━━━ Supplied records
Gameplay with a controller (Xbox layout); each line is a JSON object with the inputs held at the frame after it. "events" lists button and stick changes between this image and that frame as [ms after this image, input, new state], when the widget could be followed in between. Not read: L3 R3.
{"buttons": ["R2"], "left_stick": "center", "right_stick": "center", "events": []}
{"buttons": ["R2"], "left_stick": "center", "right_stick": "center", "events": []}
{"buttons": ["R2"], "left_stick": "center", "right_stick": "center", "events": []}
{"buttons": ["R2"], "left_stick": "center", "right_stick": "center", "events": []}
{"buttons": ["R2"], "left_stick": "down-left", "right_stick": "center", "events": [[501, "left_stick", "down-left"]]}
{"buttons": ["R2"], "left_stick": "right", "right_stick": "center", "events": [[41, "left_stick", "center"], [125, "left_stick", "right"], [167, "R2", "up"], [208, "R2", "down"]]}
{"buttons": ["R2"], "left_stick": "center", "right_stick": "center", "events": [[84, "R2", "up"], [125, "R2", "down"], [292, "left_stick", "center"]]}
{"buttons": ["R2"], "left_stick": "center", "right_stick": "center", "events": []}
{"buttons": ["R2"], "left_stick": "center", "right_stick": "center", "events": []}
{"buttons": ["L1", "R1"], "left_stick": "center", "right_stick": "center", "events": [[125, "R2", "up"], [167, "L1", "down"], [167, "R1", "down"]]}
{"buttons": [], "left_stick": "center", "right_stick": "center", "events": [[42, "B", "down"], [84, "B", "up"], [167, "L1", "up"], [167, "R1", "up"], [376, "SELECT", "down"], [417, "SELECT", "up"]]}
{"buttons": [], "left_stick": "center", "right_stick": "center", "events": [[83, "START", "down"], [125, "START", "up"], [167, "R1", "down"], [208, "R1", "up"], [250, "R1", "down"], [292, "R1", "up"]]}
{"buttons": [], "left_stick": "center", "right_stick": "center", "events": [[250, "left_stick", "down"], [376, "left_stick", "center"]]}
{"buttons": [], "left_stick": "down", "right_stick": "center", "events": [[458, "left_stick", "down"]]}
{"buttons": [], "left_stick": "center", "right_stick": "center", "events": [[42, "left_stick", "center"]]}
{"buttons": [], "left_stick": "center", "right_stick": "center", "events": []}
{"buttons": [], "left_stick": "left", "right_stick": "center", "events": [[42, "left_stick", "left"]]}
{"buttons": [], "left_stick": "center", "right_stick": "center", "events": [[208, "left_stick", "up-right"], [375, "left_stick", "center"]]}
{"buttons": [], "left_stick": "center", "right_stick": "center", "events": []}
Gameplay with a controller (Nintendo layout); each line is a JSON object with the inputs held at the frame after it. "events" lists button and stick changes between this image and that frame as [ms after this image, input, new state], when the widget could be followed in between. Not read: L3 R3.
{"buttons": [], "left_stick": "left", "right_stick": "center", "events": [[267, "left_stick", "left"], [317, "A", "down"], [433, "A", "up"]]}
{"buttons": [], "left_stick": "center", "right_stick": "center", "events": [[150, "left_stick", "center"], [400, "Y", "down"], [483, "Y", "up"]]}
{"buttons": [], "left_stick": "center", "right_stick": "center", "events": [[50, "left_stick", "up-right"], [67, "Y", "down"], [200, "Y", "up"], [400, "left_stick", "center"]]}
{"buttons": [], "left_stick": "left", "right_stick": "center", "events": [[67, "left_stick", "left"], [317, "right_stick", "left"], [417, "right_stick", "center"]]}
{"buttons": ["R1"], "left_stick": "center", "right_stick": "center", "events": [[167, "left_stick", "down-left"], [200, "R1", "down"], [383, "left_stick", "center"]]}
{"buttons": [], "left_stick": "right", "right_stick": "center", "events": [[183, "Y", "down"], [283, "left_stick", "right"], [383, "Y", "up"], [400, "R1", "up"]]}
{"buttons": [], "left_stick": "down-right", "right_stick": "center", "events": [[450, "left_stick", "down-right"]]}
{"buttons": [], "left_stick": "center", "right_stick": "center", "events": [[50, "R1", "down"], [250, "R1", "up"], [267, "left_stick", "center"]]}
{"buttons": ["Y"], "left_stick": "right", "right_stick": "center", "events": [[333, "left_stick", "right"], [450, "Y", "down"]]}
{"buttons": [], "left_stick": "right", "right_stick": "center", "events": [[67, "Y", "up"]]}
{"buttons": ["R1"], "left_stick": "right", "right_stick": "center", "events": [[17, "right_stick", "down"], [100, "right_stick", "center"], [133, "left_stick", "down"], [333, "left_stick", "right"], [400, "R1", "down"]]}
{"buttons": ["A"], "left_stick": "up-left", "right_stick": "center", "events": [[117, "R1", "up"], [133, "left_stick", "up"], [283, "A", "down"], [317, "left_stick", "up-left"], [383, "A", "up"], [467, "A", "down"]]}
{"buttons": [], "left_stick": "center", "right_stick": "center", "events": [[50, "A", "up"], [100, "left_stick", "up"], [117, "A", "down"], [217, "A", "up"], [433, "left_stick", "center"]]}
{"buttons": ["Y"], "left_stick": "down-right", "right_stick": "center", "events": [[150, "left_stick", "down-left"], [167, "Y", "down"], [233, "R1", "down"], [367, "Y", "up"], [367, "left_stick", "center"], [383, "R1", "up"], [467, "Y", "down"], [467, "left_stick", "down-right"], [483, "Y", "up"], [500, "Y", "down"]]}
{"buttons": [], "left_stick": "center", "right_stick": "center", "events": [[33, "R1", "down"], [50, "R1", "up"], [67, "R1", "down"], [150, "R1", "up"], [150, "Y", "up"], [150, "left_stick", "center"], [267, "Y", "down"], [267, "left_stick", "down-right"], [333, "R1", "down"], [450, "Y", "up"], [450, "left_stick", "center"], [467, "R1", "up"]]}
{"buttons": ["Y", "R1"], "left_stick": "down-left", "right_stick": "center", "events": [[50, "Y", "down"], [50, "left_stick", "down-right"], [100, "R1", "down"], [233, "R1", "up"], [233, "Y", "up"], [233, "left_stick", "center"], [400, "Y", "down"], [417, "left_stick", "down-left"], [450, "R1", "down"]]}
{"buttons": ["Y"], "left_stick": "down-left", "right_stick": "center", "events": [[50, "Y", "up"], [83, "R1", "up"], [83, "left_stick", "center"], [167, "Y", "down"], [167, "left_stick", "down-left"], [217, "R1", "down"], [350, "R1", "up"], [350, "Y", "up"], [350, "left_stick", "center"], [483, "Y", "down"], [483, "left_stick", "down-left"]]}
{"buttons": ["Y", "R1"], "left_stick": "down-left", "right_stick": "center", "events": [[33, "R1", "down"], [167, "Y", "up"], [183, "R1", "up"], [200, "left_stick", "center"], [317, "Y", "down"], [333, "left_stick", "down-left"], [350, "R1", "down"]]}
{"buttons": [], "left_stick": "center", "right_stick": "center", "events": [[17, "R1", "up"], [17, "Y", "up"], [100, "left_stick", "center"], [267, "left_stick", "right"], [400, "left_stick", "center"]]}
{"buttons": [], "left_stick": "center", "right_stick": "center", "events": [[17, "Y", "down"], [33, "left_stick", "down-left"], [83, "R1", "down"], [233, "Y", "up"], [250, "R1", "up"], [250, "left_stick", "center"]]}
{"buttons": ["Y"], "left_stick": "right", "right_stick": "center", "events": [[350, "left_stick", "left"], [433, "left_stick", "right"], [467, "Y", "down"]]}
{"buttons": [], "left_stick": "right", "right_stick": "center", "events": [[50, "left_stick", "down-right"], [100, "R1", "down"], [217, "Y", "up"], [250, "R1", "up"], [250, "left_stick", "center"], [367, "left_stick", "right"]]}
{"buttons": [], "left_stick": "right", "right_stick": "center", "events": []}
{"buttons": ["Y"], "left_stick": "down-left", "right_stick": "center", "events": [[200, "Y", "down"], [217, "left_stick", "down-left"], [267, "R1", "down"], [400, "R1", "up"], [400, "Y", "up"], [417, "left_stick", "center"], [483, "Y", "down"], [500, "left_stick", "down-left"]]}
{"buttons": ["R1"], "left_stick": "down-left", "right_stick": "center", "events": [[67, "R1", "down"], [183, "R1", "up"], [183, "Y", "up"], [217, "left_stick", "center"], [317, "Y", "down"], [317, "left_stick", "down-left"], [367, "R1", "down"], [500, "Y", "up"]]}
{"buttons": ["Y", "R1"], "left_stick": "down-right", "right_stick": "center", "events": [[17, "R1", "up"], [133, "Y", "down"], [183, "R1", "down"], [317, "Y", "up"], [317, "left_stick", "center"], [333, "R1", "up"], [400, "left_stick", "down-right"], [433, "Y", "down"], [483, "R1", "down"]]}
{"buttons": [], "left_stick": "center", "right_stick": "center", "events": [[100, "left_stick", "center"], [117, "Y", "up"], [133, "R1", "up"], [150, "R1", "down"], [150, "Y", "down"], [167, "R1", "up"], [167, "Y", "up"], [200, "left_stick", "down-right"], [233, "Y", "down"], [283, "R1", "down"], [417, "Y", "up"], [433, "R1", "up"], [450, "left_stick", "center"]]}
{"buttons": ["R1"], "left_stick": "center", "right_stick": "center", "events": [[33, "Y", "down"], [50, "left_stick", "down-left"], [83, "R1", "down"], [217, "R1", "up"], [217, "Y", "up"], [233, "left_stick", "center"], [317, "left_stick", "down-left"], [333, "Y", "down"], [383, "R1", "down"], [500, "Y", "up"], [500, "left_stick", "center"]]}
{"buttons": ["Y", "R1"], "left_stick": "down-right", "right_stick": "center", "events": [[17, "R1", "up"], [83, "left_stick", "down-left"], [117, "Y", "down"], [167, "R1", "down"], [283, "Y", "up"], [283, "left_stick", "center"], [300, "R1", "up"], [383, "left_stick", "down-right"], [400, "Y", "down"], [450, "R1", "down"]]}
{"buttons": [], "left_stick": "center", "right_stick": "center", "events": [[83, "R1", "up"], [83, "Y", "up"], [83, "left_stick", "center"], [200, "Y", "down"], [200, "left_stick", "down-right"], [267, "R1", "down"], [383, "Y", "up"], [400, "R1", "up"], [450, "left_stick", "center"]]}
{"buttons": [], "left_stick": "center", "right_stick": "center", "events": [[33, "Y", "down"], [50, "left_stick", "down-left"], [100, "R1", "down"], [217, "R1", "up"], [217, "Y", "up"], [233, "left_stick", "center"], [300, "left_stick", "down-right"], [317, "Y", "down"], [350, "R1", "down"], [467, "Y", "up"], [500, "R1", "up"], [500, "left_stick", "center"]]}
━━━━━━
▶ [About this task] If a line in the entries includes the word "with", copy that line out.

▶ [Output of the task]
Gameplay with a controller (Xbox layout); each line is a JSON object with the inputs held at the frame after it. "events" lists button and stick changes between this image and that frame as [ms after this image, input, new state], when the widget could be followed in between. Not read: L3 R3.
Gameplay with a controller (Nintendo layout); each line is a JSON object with the inputs held at the frame after it. "events" lists button and stick changes between this image and that frame as [ms after this image, input, new state], when the widget could be followed in between. Not read: L3 R3.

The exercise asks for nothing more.